Photos should enhance the words and the story. But it seems that words are getting lost in a sea of pictures. Jeremy Waite, a copywriter, explains that there will always be room for words even in a digital age or a pictorial based age – just need to write with fewer words.
“Copywriters have got a more interesting job nowadays, with he growth of social media. The brands that have the most engagement usually use just one sentence updates. So you've got to get a really good copywriter. Anyone can write a summary paragraph about a new policy or product, very few people can write 140 characters about it.”
Pictures tap into our imaginations and pictures are the language of the mind. We see a picture and our mind translates that image into words or even concepts, we interpret them in ways we are familiar with or that we can understand. Visual imagery has an effect on all aspects of life including our perceptions, behaviour, health and beliefs.
Reading text takes up the bulk of our day whether its news, email or a social media feed. The onslaught of information available to us via the internet has produced a desire to find new ways of absorbing information quickly and efficiently. That's where pictures come in.
“It's physiological more than anything else. We humans, are used to absorbing information graphically. Writing is just a way of finding recognisable graphical representations of information. Photography bypasses characters, crosses boundaries and languages. Great pictures don't need to be explained, that's the power of imagery” Justin Sutcliffe, a professional photographer
It's not to far off to state that photos taken with the right perspective and in the right time can spark a wealth of emotions inside you or it can cause you to re-think something. It does not necessarily matter if the photo is of an issue you are interested in or can relate to. Photos can be used to draw attention to a cause, open the doors to communicating about a difficult social topic or openly attempting to solve the problem. But no matter what you are using imagery for, it needs to be used responsibly and honestly.
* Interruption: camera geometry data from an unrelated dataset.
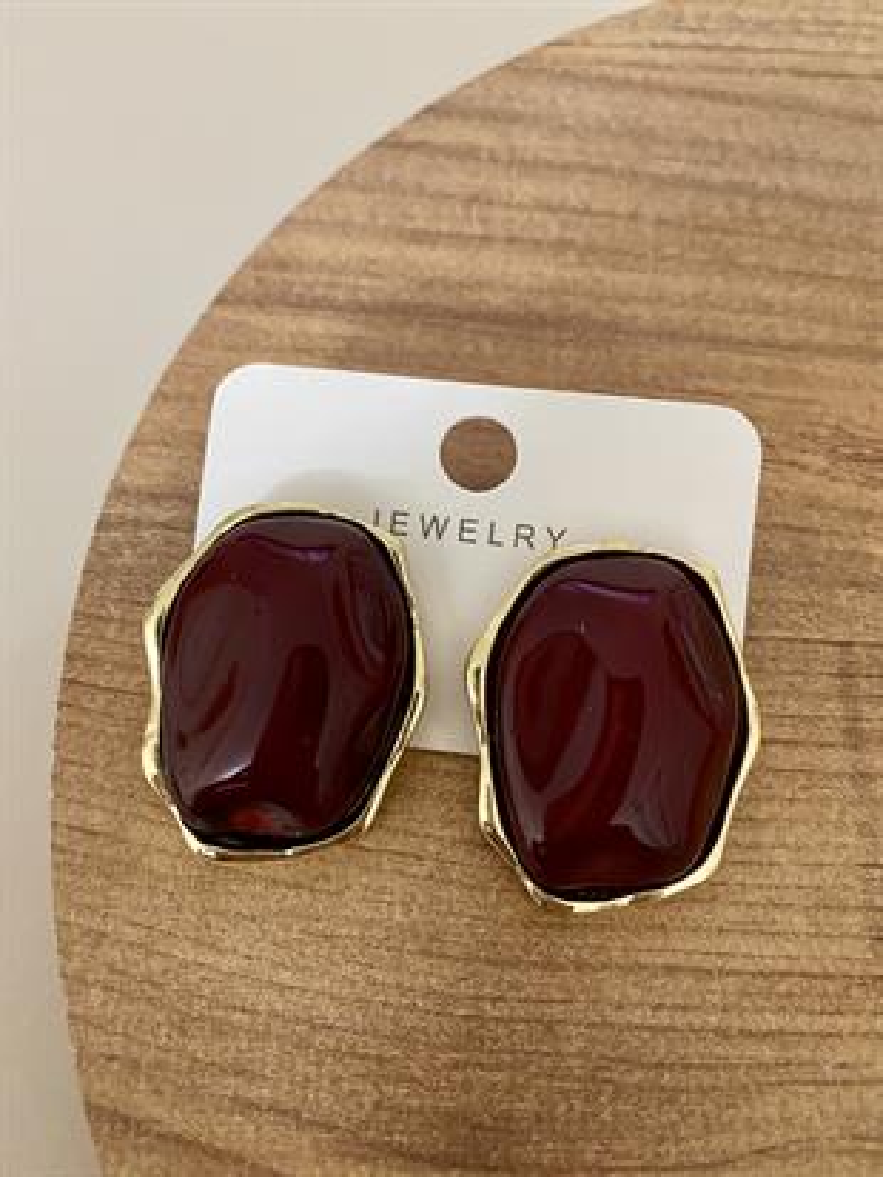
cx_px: 442
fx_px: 850
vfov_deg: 69.4
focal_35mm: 25
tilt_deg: -64.2
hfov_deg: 54.9
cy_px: 588
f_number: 1.8
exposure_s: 1/25
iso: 500
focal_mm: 4.25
This photo of the little girl with magazines and scissors was taken by (Shanea Gaiger) HarpyImages and is found on her deviant art site. It was part of a series she did titled Outside Influences Project, which plays on the stereotypes of how the media affects children, and frankly some of her images are brilliant, controversial and for better or worse are opening up communication on the often times touchy subjects that involve children and the media.
There may be fundamental differences between reading and looking at a picture. The fact that pictures are such a popular medium to 'speak' through does not mean it is more efficient at sharing complex ideas - just that we process images differently and more easily than we do words.
I asked in the beginning of the article how a picture can tell the story of a thousand words, when we all perceive the same events or pictures differently and that no two people will see the same story in a picture.
Stories are more than just one angle or view – this is why 500 people can write about the same topic and not all sound alike. In an age where time is priceless, words are less appreciated for their lack of efficiency and imagery abounds, perhaps the power of imagery is its ability to tell ALL the stories simultaneously by connecting with our heuristic thought patterns and thus connecting with a wider group of people.
Pictures are like music, it's one of the universal languages – it needs no explaining and is understood by all, regardless their written language.